[PASSAGE SHOWN]
An oft-told story about drunks relates the instance of a passer-by asking a muddled and tipsy wanderer what he is looking for under a streetlight, only to be told that the inebriate lost some keys in the nearby bush but is looking under the light because, well, there is light around.

In much the same way, politicians and central bankers are stumbling around aimlessly blaming any convenient target for the problems faced by their constituents. They need some help in connecting the dots; here then is an attempt towards the objective. In this article, I will examine the common thread running between five different stories that surfaced this week:

  • Mitt Romney’s pledge to save Michigan’s auto industry, that apparently won him the Republican nomination from the state.
  • Mounting credit losses and attendant capital raising by US banks.
  • The World Bank’s most recent acknowledgment of the corruption that plagues most of its projects, this time involving healthcare projects in India.
  • China’s further tightening of lending conditions at its commercial banks even as it announces explicit price curbs on key food and other products.
  • The launch in India of the world’s cheapest car.

On the face of it, there is not much linking these stories. The state of Michigan, for example, plays host to America’s once-mighty automotive industry. That’s not the only reason it is in the news these days – the state also has the dubious distinction of being in the top five most delinquent states for personal finance (you know, credit card debt repayment, mortgage repayment and all that sort of thing).

Things are so bad that some economist wags are calling the state Michi-Gone: yes, humor is among the various talents that economists do not possess. It is easy to make the link between the declines of the auto industry and the personal wealth of the state’s citizens, but that’s not the full story.
[/PASSAGE SHOWN]
[STORED DATA]
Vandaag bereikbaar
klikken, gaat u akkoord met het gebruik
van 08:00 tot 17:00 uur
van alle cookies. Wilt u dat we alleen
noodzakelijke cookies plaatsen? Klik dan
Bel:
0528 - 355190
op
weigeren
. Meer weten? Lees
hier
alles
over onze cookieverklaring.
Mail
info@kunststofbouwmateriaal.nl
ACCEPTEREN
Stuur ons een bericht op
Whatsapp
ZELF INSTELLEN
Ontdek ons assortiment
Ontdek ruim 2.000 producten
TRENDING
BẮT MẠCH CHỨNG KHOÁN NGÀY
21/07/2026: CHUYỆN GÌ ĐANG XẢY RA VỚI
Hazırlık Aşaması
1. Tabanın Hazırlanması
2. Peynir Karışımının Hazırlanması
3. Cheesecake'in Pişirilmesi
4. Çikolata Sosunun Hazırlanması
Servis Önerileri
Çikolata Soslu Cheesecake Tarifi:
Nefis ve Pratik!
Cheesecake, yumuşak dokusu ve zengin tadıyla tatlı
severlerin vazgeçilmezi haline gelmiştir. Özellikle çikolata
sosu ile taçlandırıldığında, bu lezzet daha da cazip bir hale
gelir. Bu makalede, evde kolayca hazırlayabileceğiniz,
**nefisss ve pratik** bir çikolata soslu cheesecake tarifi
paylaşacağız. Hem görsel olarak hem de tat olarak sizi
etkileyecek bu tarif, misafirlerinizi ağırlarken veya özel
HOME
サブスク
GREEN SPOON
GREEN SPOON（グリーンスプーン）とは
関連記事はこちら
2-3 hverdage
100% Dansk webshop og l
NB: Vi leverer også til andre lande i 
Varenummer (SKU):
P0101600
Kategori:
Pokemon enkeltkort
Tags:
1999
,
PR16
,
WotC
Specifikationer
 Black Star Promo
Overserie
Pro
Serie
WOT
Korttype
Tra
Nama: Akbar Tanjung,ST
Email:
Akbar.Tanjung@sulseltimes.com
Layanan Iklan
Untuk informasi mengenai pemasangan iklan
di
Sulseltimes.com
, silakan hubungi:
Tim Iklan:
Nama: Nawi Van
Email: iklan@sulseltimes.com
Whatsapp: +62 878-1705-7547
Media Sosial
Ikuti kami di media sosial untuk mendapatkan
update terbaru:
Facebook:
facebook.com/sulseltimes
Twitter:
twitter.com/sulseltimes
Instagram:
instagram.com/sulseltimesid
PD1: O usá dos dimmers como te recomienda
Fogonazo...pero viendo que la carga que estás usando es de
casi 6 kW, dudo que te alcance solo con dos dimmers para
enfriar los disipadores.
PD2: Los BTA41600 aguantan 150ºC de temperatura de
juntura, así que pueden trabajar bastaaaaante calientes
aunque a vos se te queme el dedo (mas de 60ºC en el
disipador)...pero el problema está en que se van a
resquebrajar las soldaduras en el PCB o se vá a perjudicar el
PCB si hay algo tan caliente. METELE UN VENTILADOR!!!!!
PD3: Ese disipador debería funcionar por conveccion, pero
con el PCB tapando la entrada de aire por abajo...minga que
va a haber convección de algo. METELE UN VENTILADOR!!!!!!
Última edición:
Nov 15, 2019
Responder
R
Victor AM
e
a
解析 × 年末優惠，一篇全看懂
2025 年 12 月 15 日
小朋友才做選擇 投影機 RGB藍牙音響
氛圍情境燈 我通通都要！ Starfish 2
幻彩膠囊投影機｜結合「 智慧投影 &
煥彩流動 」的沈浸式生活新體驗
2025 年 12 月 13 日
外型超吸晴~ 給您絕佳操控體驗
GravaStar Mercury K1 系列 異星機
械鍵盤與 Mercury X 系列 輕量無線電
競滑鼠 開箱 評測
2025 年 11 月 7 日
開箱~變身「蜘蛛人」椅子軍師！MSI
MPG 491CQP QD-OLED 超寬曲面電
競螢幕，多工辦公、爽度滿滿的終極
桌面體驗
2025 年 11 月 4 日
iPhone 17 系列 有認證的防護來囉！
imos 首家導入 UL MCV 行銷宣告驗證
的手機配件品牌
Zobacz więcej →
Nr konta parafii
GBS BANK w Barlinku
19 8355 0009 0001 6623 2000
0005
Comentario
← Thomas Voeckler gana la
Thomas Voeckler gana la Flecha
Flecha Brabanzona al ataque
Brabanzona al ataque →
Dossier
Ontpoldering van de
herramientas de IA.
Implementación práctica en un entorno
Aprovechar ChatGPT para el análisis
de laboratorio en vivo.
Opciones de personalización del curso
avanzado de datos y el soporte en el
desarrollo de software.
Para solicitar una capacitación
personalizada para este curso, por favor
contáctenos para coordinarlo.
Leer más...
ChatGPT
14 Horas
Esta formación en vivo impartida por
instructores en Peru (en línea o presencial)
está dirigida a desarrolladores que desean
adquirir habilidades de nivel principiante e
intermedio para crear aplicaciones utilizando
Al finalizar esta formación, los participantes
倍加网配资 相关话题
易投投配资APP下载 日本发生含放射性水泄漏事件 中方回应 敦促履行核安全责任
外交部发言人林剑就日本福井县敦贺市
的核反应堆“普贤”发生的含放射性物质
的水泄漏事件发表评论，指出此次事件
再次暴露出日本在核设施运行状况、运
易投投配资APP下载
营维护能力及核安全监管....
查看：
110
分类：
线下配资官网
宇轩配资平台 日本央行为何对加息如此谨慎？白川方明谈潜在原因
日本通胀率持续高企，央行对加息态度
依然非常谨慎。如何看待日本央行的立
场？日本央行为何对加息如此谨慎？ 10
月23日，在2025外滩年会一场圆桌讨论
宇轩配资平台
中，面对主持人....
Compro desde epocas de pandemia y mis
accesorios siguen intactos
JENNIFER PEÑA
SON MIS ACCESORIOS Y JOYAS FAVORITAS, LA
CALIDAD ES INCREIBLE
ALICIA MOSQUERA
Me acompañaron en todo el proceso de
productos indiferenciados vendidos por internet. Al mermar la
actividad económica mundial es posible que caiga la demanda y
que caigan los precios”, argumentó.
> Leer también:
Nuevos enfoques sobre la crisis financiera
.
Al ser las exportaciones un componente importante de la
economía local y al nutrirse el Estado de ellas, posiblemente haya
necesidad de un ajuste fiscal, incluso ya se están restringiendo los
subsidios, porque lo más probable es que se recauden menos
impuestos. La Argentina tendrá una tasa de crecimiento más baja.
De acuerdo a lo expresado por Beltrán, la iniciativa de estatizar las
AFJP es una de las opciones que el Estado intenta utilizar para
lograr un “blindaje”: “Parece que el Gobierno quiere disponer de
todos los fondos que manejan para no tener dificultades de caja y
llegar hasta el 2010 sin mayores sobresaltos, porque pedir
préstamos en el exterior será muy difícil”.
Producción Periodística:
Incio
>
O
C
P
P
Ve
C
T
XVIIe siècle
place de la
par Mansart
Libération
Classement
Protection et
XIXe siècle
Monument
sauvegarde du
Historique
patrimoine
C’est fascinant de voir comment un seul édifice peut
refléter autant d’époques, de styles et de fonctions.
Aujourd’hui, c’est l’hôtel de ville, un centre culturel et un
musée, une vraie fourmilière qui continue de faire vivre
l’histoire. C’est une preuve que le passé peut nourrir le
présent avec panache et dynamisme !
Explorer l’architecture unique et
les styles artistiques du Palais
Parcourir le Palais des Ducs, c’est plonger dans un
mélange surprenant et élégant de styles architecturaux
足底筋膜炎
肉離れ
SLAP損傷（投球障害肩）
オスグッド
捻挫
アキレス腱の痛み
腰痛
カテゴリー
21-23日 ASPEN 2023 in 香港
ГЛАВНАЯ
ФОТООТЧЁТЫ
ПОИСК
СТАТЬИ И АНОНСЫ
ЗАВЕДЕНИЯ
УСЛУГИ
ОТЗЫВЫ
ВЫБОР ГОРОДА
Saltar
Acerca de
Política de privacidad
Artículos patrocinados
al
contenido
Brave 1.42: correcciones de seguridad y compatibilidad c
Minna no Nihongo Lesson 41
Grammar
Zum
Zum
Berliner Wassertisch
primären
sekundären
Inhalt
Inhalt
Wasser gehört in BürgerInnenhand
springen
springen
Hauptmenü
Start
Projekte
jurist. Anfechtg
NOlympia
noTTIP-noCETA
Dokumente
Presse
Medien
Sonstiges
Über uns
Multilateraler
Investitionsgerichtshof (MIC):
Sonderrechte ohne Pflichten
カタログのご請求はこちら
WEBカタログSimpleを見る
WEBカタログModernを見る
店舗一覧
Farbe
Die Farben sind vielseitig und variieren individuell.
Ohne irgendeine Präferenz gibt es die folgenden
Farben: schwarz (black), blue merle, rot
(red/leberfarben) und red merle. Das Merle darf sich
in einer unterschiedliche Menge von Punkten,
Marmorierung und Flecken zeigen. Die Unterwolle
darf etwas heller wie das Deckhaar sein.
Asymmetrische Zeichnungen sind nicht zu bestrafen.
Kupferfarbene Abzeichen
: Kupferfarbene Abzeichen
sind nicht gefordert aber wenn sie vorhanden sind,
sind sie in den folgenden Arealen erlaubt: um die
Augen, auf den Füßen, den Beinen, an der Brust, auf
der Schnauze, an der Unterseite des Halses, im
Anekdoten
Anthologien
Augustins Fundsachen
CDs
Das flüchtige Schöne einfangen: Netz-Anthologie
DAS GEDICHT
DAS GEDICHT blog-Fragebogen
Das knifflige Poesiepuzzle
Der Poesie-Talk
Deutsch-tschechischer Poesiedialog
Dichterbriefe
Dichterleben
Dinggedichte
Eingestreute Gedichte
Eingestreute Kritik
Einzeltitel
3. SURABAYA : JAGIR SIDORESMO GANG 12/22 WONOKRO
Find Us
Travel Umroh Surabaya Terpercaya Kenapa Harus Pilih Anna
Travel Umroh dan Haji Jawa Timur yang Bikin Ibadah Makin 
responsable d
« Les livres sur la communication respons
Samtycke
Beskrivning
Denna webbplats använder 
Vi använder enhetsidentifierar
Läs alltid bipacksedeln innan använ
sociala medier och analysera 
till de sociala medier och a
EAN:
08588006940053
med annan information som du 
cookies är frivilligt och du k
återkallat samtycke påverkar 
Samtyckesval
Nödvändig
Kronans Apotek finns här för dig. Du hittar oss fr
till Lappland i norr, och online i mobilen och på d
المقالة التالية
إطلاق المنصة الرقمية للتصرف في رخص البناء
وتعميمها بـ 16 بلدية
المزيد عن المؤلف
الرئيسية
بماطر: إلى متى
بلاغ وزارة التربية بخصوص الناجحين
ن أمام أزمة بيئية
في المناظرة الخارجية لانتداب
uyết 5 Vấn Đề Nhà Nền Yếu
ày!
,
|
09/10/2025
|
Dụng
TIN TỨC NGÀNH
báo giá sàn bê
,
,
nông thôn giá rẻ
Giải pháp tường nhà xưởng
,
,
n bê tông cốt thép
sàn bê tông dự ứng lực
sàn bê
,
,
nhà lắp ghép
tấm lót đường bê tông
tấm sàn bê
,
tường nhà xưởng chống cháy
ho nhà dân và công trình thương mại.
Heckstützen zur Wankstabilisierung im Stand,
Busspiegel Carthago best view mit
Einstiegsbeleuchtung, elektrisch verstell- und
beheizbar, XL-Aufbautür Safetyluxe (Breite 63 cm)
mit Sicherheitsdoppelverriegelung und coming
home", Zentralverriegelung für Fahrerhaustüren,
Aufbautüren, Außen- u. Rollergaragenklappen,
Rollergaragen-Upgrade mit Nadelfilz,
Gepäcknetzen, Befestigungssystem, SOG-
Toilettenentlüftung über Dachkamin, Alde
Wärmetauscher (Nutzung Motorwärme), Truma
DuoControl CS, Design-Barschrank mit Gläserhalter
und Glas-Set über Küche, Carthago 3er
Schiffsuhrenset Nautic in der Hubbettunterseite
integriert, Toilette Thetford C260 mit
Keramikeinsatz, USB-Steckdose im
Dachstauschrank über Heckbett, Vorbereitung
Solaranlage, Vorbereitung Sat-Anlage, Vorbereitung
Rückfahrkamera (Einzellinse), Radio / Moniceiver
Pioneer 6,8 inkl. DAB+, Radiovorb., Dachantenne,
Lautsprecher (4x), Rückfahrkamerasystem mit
[/STORED DATA]
_TASK REQUIREMENTS_
**1.** Rewrite the paragraph of the article on five linked news stories that begins "On the face of it" as a short bulleted list, keeping its main facts.
**2.** Write the next part of the article on five linked news stories, picking up right after its final sentence.

_SET OF ANSWERS_
**1.**
- At first glance, the five stories seem to have little in common.
- Michigan is home to America's once-mighty auto industry.
- The state is also in the news for ranking among the five most delinquent states for personal finance, including credit card and mortgage repayment.

**2.**
Add to this the question of why the auto companies squandered their hard-won prosperity from the nineties (Of black swans and greedy oilmen, Asia Times Online, January 5, 2008) and a more complex picture emerges. With a strong US dollar that was helped along by billions in so-called safe-haven flows following the Asian financial crisis, America simply had too much money, which is usually the first condition for capital misallocation. That is what led banks and smaller financial companies to lend willy-nilly for mortgages, credit cards and the like essentially to people chasing the American dream – ie a house of your own with a two-car garage and excessive cholesterol intake.

These inflows kept the US dollar strong thereby making Americans less worried about the steady rise in oil prices and a concomitant feed through into inflation. This house of cards could have fallen long back but for the deflationary impact of China adding manufacturing capacity in every conceivable industry, which helped to keep prices low in the US. Asians also had the good habit of saving more than they spent, and also shipping the piggy banks to New York for investment in anything that their honest Wall Street advisers told them to buy (The robbery of the century) Asia Times Online, July 14, 2007.)

Unfortunately, along the way some Chinese decided to properly urbanize their own cities, live in beautiful modern buildings rather than old shanties along the Yangtze. In doing so, the delicate price equilibrium underpinning low inflation in the US (and Europe) swung out of control and unleashed greater inflation, in turn pushing central banks to raise rates. Rising interest rates in turn made bankrupt the people borrowing money they couldn’t pay for houses they couldn’t afford on incomes they didn’t have.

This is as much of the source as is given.